On International Workers’ Day, AI is remembering the plight of Colombian trade unionists who have borne the brunt of the armed conflict by highlighting the case of trade unionists in the department of Arauca, an oil-rich area in the north east of the country. Samuel Morales and Raquel Castro were arrested on 5 August 2004 and charged with "rebellion" in January 2005. Three other trade unionists -- Héctor Alirio Martinez, Leonel Goyeneche and Jorge Prieto -- were shot and killed by the army in the same operation.
Subsequent investigations have revealed that the three were forced out of a house and shot in the back by soldiers. The investigations revealed that claims they had opened fire on the troops were untrue and four soldiers and a civilian have been charged with the killing. However, despite the clear doubts this casts on their arrests, Samuel Morales and Raquel Castro remain in prison.
Raquel Castro is a member of the Teachers' Association of Arauca, whose leaders have been the target of raids and arbitrary detentions by the security forces and repeated death threats and killings by army-backed paramilitaries. Samuel Morales is a former teacher and is the regional president of the Colombian Trade Union Confederation in Arauca.
During his time in prison, Samuel Morales and his family have received death threats. On 29 July 2005, while he was in custody at a police station in the Arauca town of Saravena, the station commander is reported to have told him that he knew where his sisters Omayra, Gladys and Matilde Morales worked and where to find his wife. Police officers are reported to have pressured the director of a local hospital to dismiss Samuel’s wife simply because she is married to him.

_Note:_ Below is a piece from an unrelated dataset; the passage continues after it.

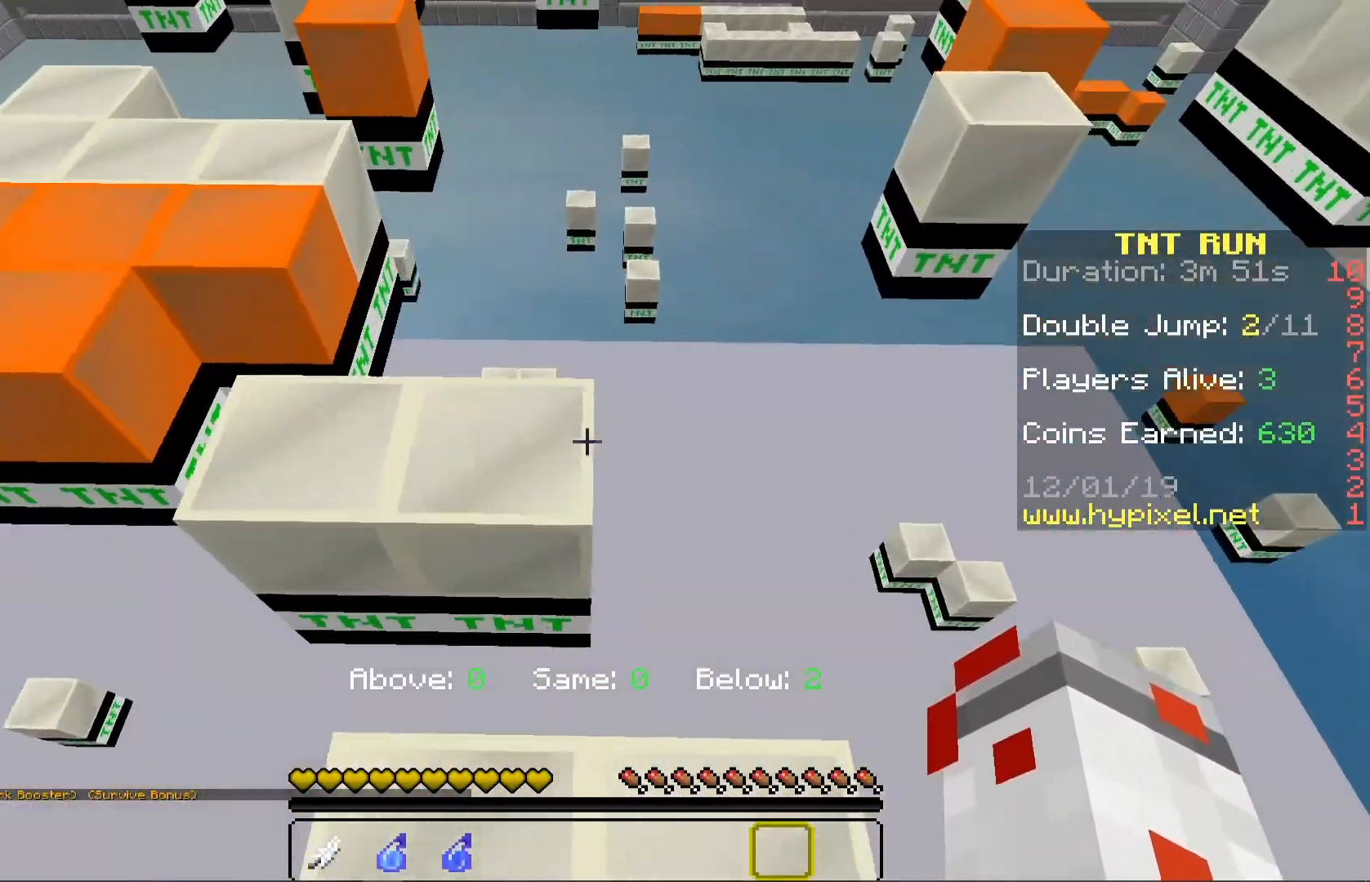
{"keys": ["space", "w"], "mouse": [], "events": [[100, "w", "down"], [133, "d", "up"], [200, "a", "down"], [300, "a", "up"], [367, "space", "down"]]}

On 21 September 2005, between 10 and 10.30am, the secretary at the school where Gladys and Omayra Morales were working received a telephone call from a man who said he was from the paramilitary United Self-Defence Forces of Colombia (AUC, Autodefensas Unidas de Colombia). He told her to tell Gladys and Omayra Morales that they had 72 hours to leave the department, that members of Mr Samuel Morales’s family are their military target and they must disappear from Arauca.
The secretary at the school where Matilde was working in Arauquita Municipality received a similar telephone death threat between 10.30 and 11am.
AI fears that Samuel and Raquel's arrest are part of an ongoing joint military-paramilitary strategy to undermine the invaluable work carried out by trade unionists, human rights defenders and other social activists in Arauca. Even if released, they will be in danger of being killed by those who have threatened Samuel and his family.
Only decisive action to bring to justice those responsible for human rights abuses against trade unionists will have a significant impact on the human rights crisis faced by trade unions in Colombia. At present, there is impunity in over 90% of cases of human rights abuses against trade unionists.
AI calls on the international trade union movement to continue to show solidarity with their colleagues in Colombia and to insist that their own governments put pressure on the Colombian authorities to take measures to stop the killings and the persecution of trade unionists and activists.